More recently, Pyramid’s name recently appeared as the owner of the website for Save 81, a community group focused on keeping the highway’s current route, according to Syracuse.com. Pyramid Management Group said in their statement to The D.O. that the website domain name was “news to us,” and that they asked that it be corrected.
Eva Suppa | Digital Design Editor
“As you know, there are many different players involved,” the spokesperson for Pyramid Management Group said. “And maintaining the Save 81 website and social media channels is a collaborative effort made possible by the efforts of these many different individuals and organizations.”
The state’s Final Environmental Impact Statement, the last step in the planning process, is expected to be released in 2020.
Part of the viaduct runs right by the east end of the mall, with anchor stores like The Cheesecake Factory and Macy’s visible to the thousands of people each day. Exits 23 and 23b, lead traffic into Destiny USA Drive, the mall’s entrance.
Heather Allore, an assistant store manager for VILLA, isn’t familiar with all three replacement options proposed for I-81. But she’s familiar with the possibility of removing the viaduct that passes Destiny USA and afraid it will affect business at the store.
When Allore first came to Syracuse, she accidentally got off at this exit and ended up at the mall. The highway’s route pulled her into the mall, and she thinks it does for other people, too.

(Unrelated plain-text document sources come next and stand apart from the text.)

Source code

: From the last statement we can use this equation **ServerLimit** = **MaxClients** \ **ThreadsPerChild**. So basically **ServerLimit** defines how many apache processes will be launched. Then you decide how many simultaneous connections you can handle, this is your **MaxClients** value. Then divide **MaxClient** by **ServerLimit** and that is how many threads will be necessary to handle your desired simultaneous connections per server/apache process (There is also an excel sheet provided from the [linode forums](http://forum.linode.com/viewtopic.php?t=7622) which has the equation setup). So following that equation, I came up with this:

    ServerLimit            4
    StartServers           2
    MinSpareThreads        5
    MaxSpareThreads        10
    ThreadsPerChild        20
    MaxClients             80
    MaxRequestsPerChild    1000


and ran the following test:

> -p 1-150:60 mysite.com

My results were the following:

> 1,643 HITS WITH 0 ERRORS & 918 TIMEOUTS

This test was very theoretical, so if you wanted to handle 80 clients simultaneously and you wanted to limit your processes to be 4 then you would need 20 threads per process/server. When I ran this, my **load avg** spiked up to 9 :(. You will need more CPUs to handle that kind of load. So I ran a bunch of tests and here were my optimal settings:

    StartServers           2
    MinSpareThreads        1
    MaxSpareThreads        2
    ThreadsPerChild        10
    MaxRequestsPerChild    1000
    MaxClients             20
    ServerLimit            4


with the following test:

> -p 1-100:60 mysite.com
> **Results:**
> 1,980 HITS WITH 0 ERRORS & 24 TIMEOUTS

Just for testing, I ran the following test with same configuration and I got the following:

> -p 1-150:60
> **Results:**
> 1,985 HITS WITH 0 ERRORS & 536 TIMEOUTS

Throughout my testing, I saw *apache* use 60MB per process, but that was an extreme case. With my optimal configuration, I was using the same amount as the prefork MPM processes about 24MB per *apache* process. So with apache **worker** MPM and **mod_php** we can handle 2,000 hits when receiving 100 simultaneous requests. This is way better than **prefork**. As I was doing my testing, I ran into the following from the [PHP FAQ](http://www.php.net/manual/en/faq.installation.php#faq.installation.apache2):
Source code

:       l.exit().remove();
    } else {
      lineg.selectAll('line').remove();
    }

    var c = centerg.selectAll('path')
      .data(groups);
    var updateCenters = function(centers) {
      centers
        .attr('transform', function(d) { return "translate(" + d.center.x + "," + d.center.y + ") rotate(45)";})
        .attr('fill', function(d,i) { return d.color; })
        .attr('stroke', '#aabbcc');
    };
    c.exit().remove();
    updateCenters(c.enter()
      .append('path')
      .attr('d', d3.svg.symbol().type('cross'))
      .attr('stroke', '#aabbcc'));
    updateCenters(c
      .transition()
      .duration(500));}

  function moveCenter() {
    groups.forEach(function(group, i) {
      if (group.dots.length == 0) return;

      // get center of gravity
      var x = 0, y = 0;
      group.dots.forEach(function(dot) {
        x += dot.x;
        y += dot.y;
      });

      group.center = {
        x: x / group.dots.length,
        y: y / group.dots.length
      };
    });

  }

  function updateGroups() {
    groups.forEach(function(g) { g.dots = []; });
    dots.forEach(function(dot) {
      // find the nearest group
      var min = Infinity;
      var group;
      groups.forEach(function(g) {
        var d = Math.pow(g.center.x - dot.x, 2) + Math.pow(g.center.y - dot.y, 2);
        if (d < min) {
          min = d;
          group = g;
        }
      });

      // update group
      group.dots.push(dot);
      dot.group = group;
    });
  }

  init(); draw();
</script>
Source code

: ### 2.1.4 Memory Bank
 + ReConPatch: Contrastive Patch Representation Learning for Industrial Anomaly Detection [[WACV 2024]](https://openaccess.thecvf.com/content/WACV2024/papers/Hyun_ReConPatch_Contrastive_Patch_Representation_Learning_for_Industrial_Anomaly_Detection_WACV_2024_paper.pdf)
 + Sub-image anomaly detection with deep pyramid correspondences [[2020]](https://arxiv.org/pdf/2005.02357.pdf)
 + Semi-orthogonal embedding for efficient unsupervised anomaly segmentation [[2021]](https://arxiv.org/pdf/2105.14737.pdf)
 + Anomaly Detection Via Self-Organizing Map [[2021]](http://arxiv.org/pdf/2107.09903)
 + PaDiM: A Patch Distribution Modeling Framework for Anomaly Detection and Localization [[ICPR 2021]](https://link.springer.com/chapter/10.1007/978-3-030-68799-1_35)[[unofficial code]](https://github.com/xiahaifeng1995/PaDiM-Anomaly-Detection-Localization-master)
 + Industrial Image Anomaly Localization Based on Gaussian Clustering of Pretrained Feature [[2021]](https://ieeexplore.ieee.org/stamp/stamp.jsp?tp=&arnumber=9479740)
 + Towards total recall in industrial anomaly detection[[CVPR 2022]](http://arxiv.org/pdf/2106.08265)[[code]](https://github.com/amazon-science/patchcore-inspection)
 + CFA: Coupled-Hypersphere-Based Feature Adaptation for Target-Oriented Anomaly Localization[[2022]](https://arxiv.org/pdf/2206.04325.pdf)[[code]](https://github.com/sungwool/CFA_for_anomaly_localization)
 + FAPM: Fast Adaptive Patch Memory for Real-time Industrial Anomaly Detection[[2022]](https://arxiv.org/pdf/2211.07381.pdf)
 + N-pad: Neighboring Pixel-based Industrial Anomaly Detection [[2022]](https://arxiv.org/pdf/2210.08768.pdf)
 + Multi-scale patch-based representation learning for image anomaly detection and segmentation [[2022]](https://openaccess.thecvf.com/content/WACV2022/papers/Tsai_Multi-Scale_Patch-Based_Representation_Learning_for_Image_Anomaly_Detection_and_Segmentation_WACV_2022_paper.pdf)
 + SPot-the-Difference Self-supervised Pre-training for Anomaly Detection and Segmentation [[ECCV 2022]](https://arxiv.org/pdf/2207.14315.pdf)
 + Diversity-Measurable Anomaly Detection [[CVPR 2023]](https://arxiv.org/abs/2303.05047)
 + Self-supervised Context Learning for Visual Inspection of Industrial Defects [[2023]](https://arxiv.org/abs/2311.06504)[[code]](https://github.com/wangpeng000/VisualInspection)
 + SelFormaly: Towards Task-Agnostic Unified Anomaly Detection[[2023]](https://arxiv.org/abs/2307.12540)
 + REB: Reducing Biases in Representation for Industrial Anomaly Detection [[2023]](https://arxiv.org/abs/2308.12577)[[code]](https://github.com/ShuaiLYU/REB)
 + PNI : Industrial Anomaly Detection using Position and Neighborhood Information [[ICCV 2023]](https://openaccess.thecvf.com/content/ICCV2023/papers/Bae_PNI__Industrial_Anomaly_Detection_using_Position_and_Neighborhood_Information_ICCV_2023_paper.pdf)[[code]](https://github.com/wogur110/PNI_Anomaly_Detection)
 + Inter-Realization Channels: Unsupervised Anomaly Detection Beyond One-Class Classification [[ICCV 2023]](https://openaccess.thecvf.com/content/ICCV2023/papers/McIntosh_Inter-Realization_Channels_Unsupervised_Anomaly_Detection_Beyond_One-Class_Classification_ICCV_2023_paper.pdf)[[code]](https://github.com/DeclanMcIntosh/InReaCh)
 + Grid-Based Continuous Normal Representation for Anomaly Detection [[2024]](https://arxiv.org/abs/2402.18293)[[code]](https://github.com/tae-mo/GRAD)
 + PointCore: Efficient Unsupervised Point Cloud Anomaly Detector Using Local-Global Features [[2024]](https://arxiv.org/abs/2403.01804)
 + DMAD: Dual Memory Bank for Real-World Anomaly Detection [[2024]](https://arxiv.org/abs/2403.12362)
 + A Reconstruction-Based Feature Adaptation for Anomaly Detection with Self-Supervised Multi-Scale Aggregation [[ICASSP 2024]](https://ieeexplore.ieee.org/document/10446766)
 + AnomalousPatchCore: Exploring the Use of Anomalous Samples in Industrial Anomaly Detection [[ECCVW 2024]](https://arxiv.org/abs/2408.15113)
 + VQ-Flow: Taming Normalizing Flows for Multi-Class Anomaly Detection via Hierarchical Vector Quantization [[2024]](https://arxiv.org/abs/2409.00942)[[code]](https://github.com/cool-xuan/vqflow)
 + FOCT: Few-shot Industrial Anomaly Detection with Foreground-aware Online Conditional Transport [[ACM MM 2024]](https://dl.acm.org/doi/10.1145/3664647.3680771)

“Without having a direct exit off of I-81, the tourists have to come find us,” Allore said. “If they have to go searching for it, we’re going to lose all the passerby business.”
Not everyone agreed. Slightly more managers said the mall’s regional pull attracts customers, not the fact that the route goes right by it.
“If they’re coming to the mall, they’re coming to the mall,” said Daniel Burchill, manager of Texas de Brazil. “They’re not just accidentally showing up here.”
Destiny USA opened to the public in 1990, with Onondaga Lake to its west and I-81 to its east. Minch Lewis, a Save 81 member and adjunct professor of public administration and international affairs at Syracuse University’s Maxwell School of Citizenship and Public Affairs, said that without the highway, Destiny USA wouldn’t have opened at its location.
Lewis said that Destiny’s owners have held at least one meeting for Save 81, a group he described as “informal” citizens, business owners and public officials meeting to discuss how to push their message to the public.
Lewis offered a reason why some store managers may not take a stance: it could be harmful to their business, causing them to stay quiet. Store managers may not be representative of the general public, he said.
“(If) I operate a little shop along 81, and I’m dependent on that business, I’m not gonna take a public stand,” said Lewis, who was Syracuse’s city auditor from 1995-2003. “You know why not? Because some of the customers are on one side of this issue, and some are on the other side.
“And you know what? I don’t want to piss off the ones that are on the other side.”